Yes, in a plane crash. From his beautiful spinto voice I think you can see that he would have become a fine tenor. He was too young to die. A very handsome man too. Our great loss.


----------



## nina foresti (Mar 11, 2014)

Tsaraslondon said:


> Video unavailable here.


No,only the audio. There are also audio snippets of him singing Cavaradossi with Price in English. (ugh)


----------



## Tsaraslondon (Nov 7, 2013)

nina foresti said:


> No,only the audio. There are also audio snippets of him singing Cavaradossi with Price in English. (ugh)


No. The youtube link doesn't work here in the UK. It just says the clip is unavailable.


----------



## ewilkros (8 mo ago)

Here he is in one of those 1950's RAI opera films -- of _Fedora_, cued up to 'amor ti vieta", I hope:






Umberto Giordano: _Fedora_
Fedora: Renata Heredia Capnist
Olga: Mafalda Micheluzzi
Loris: David Poleri
De Siriex: Mario Borriello
Conductor: Bruno Bartoletti
Coro e Orchestra della RAI di Milano
RAI Film, 1956


----------



## ewilkros (8 mo ago)

ewilkros said:


> Here he is in one of those 1950's RAI opera films -- of _Fedora_, cued up to 'amor ti vieta", I hope:
> 
> 
> 
> ...


--or maybe not, per Wikipedia.it there's this RAI film:


1957 – _Fedora_ – di Umberto Giordano – con Renata Heredia Capnist, Nicola Filacuridi, Mario Borriello - la pellicola cinematografica è stata fortunosamente ritrovata (2012) in uno dei depositi della Rai di Milano.

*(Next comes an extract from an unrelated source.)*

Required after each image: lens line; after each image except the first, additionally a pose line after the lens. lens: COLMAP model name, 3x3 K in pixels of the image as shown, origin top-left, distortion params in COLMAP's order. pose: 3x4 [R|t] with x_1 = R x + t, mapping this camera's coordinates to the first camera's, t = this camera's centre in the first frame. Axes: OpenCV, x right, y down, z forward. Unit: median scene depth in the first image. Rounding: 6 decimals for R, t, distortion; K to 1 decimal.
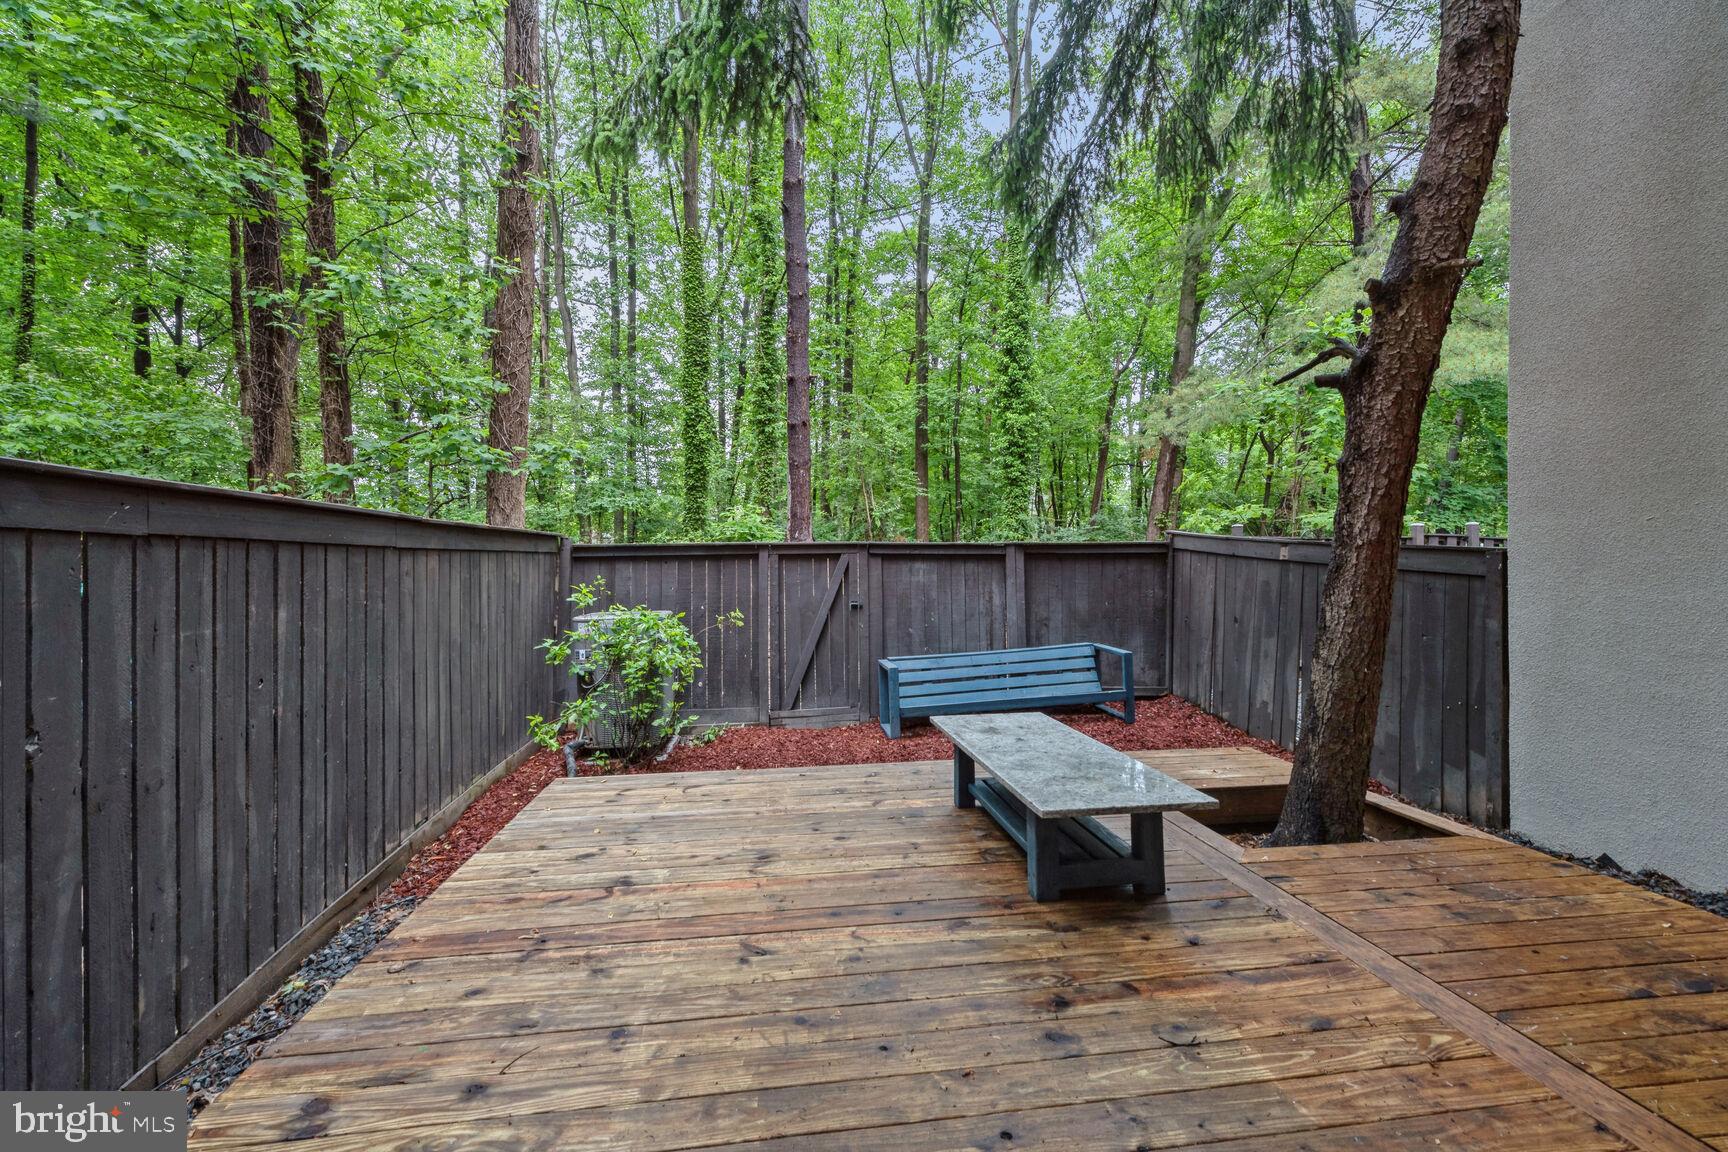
lens RADIAL K [[691.6, 0, 858.2], [0, 691.6, 578.1], [0, 0, 1]] dist [-0.010108, -0.000147]
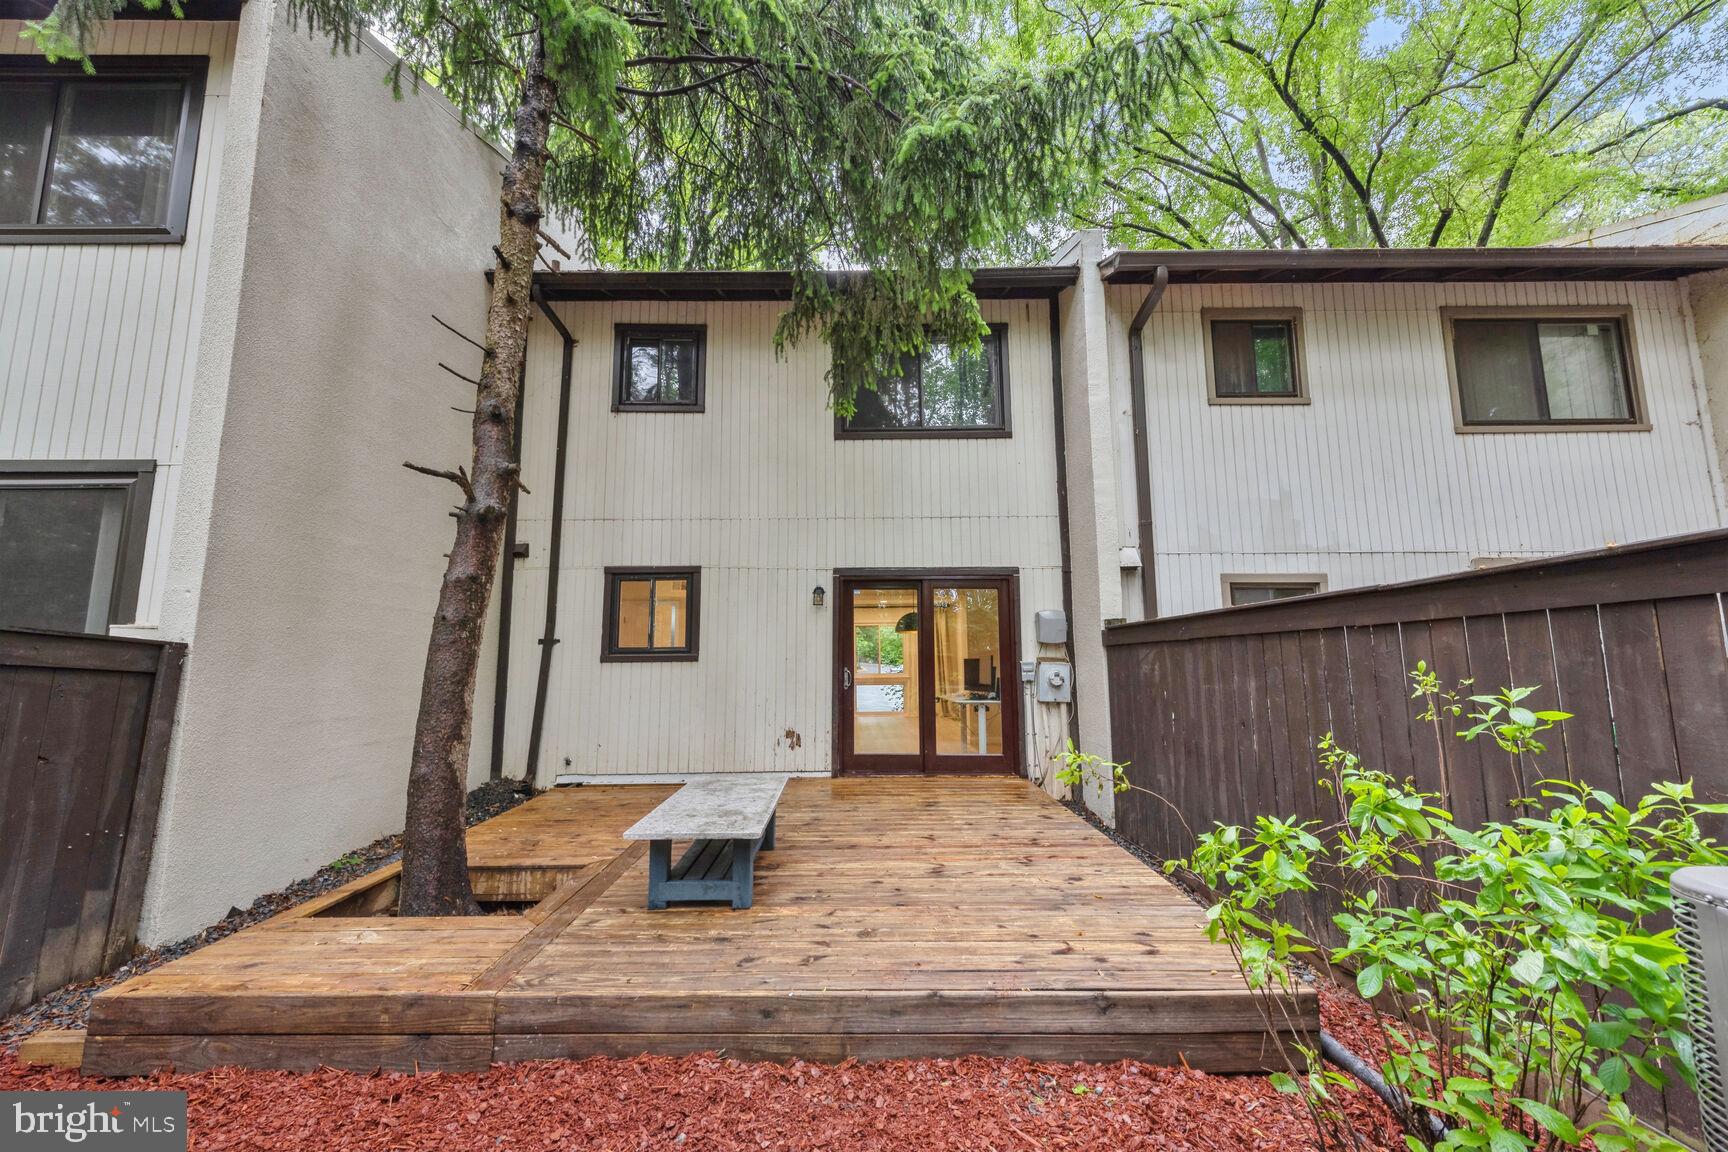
lens RADIAL K [[691.6, 0, 858.2], [0, 691.6, 578.1], [0, 0, 1]] dist [-0.010108, -0.000147]
pose [[-0.991819, 0.027109, 0.124743, -0.128186], [0.013476, 0.993966, -0.108860, -0.016676], [-0.126941, -0.106289, -0.986199, 1.838775]]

https://it.wikipedia.org/wiki/Mario_Lanfranchi_(regista)



Edit: Whoops! Credits at start say Poleri...


----------



## nina foresti (Mar 11, 2014)

Where did you ever find this? I am so grateful to you. I saw him live in The Saint of Bleecker Street. and he was hot, hot, hot. Menotti must have trained him by that time how to act. ( I discovered that he lived 20 minutes from my home and was born in 1929.)
He looks a lot like Pippo but his acting left a lot to be desired in this film where they are lip-synching badly.
But his voice had that quality about it -- a lyrico-spinto and he was only in his 30's. He could have been something else!
I have heard that he was also difficult to work with -- very divo-ish. Still....


----------



## ewilkros (8 mo ago)

nina foresti said:


> Where did you ever find this?


I Googled "YouTube David Poleri" and up it popped... Apparently, aside from an American career he had a career of a kind in Italy. Italian Wikipedia says this film (if it's actually this one) turned up again in an RAI vault in 2012, unexpectedly.

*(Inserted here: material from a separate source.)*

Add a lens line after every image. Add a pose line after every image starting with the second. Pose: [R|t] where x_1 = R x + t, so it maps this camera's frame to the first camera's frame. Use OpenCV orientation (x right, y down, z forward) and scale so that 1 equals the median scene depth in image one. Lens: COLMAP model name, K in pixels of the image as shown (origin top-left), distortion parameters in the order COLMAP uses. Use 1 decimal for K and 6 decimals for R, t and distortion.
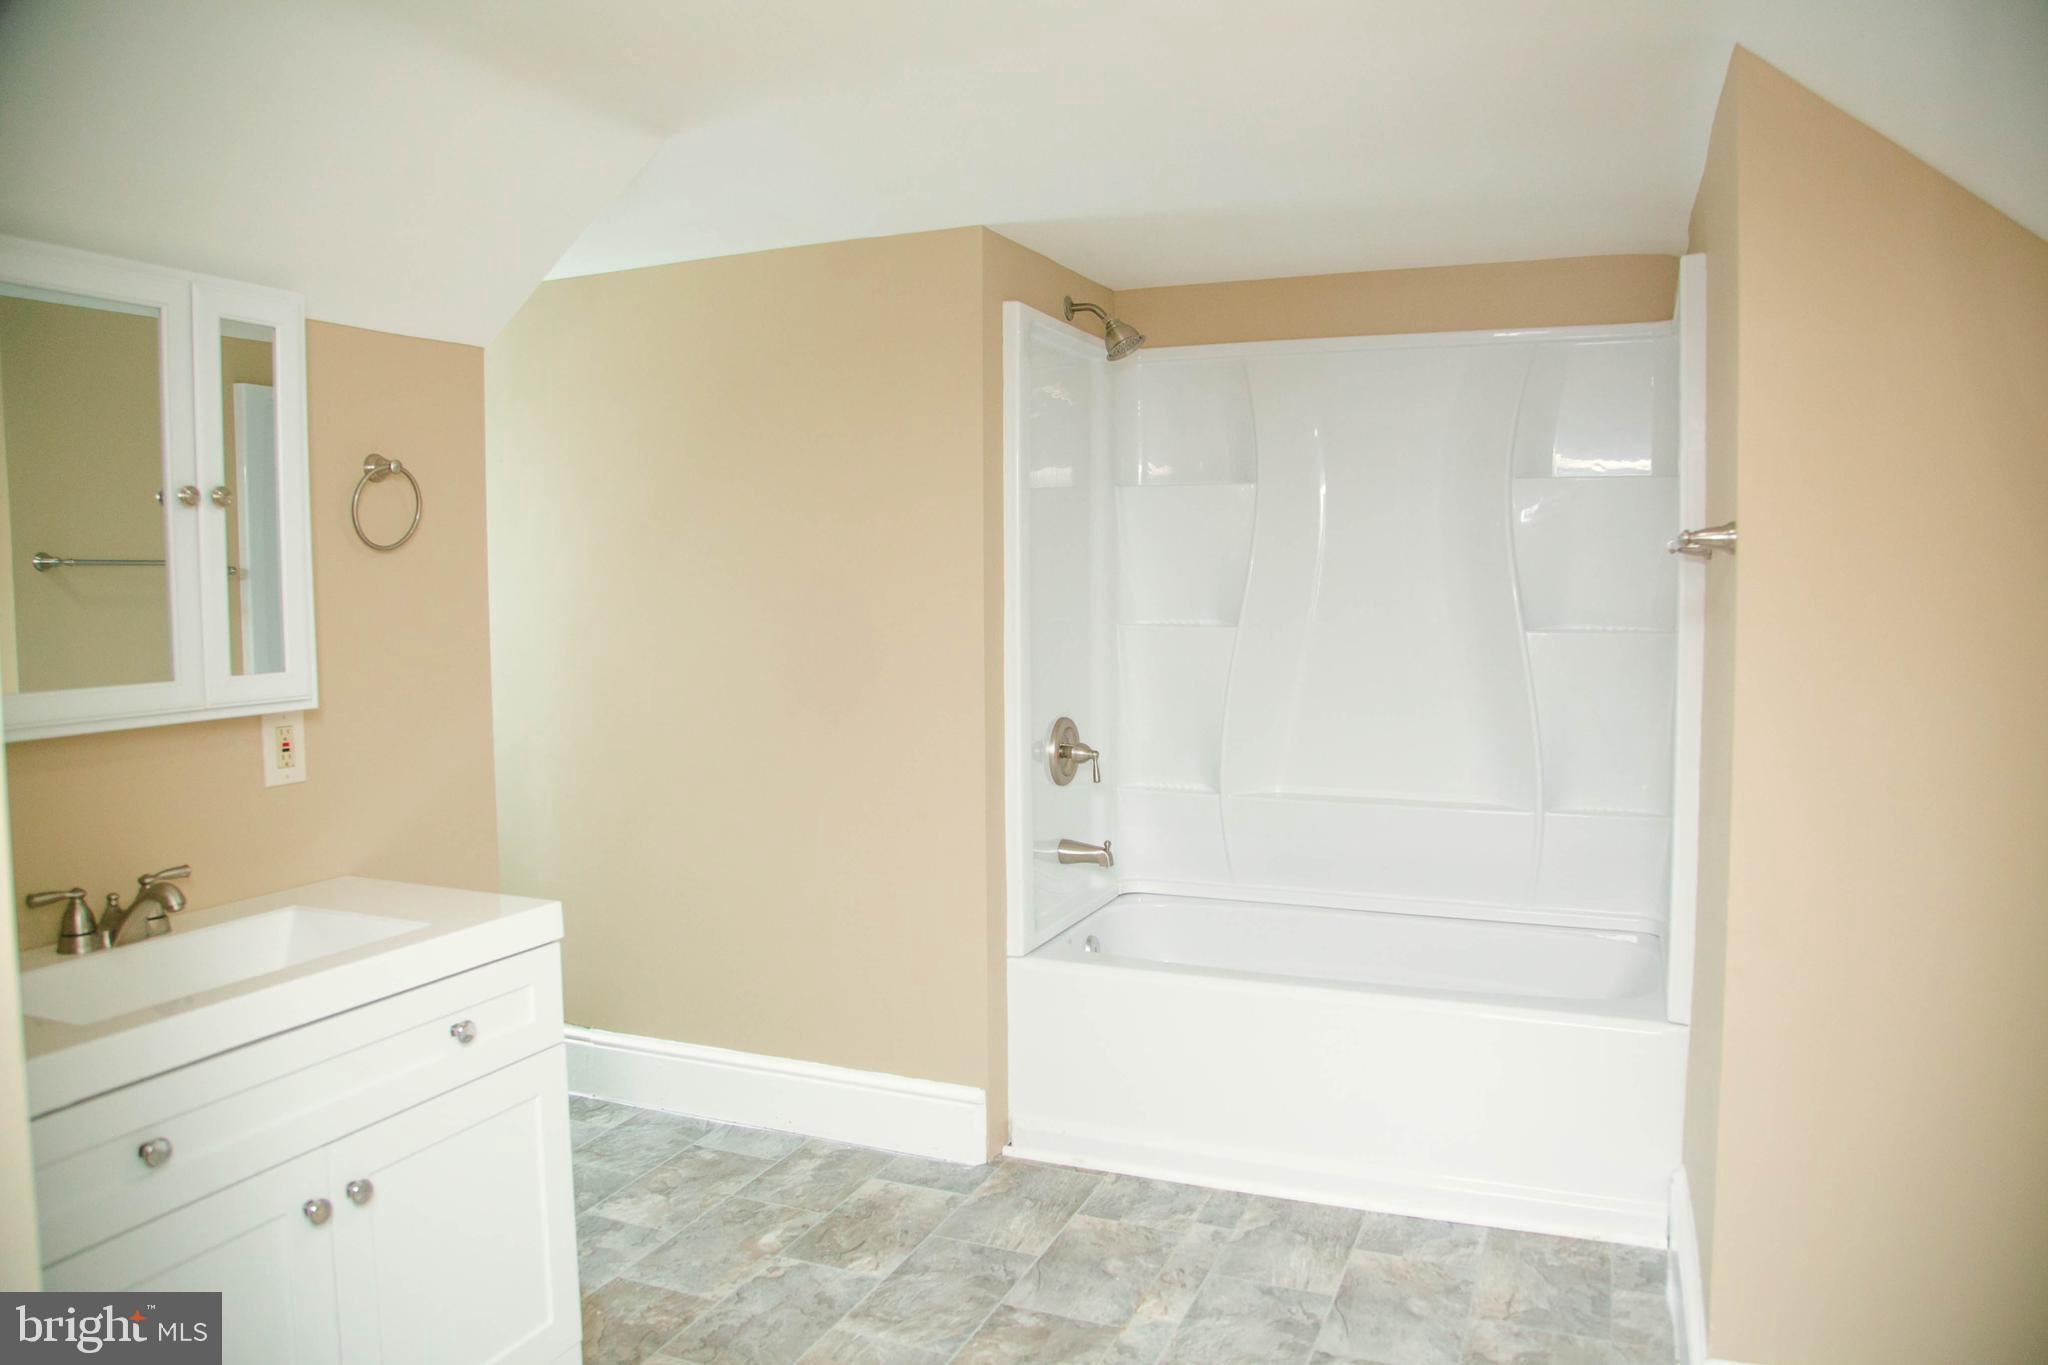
lens RADIAL K [[1457.5, 0, 1022.2], [0, 1457.5, 687.1], [0, 0, 1]] dist [-0.106030, 0.057004]
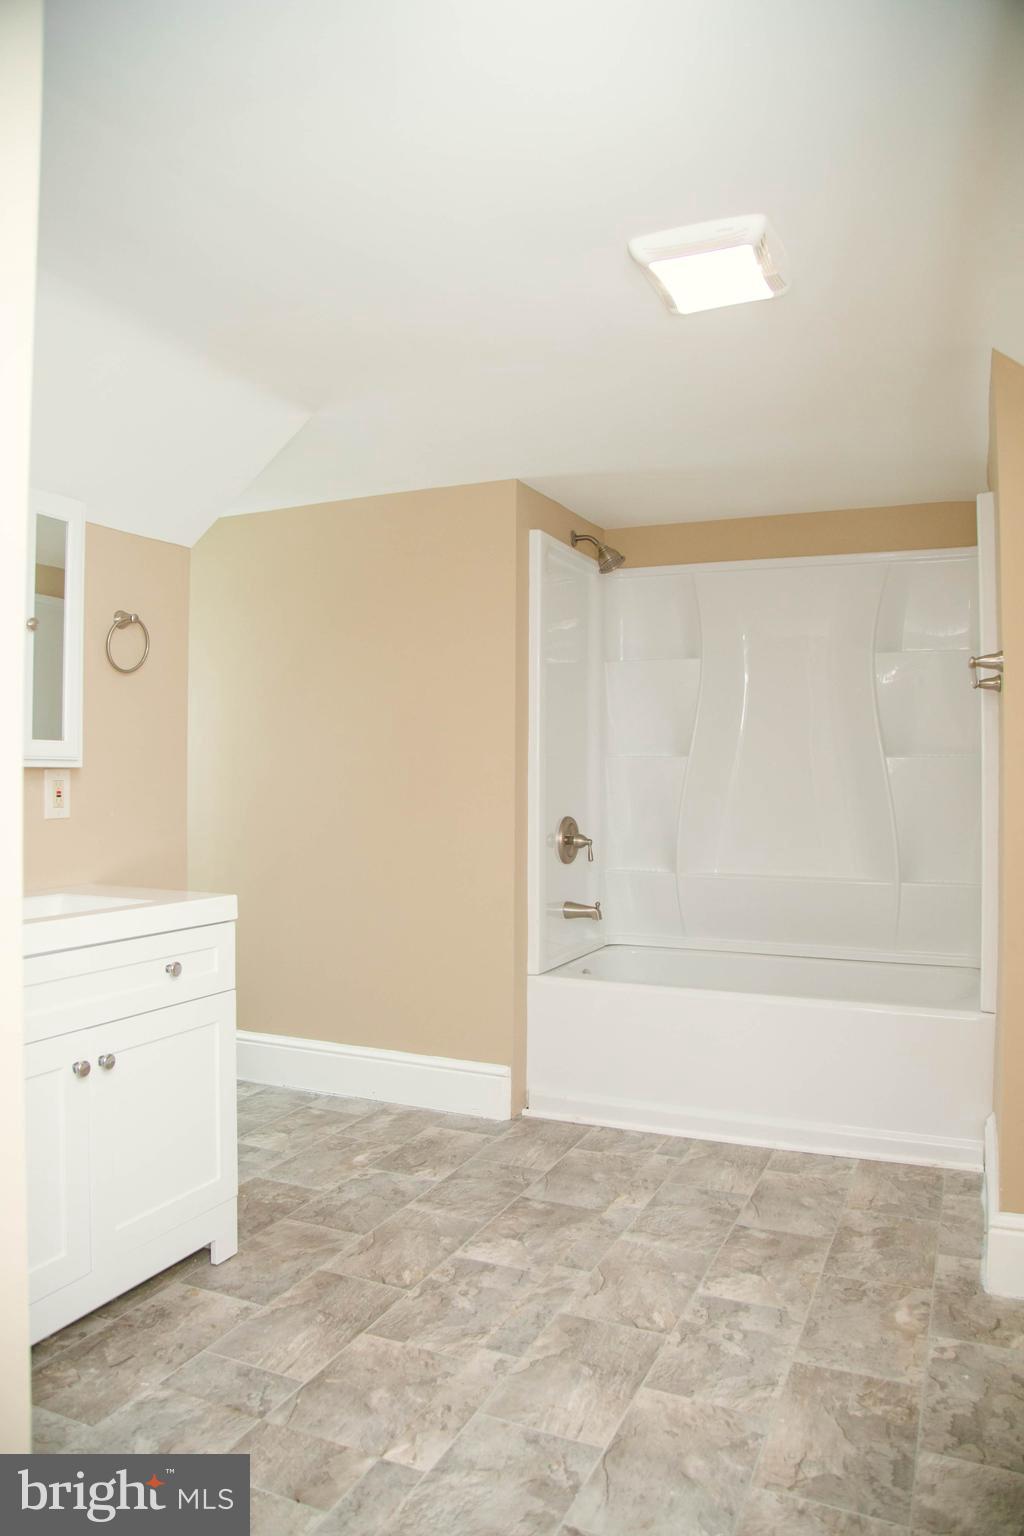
lens RADIAL K [[1098.6, 0, 522.9], [0, 1098.6, 763.7], [0, 0, 1]] dist [-0.117119, 0.064184]
pose [[0.999823, 0.011322, -0.015055, -0.000585], [-0.012592, 0.996114, -0.087172, 0.080369], [0.014010, 0.087346, 0.996079, -0.116154]]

He seems to have had at least some career in Italy in the 1950's. YouTube also has this Tchaikovsky Mazeppa with Bastianini, Olivero, Christoff and him (soundtrack, not video) from Maggio Musicale Fiorentino in 1954:


----------



## Monsalvat (11 mo ago)

I noticed Poleri’s presence in @Knorf's recent Current Listening post, in this stereophonic recording of Beethoven's Ninth made by Charles Munch and the Boston Symphony Orchestra in 1958. So, I thought this might belong in this thread also.



Knorf said:


> *Ludwig van Beethoven: *Symphony No. 9 in D minor, Op. 125
> Leontyne Price, Maureen Forrester, David Poleri, Giorgio Tozzi
> New England Conservatory Chorus
> Boston Symphony Orchestra, Charles Munch
> ...


----------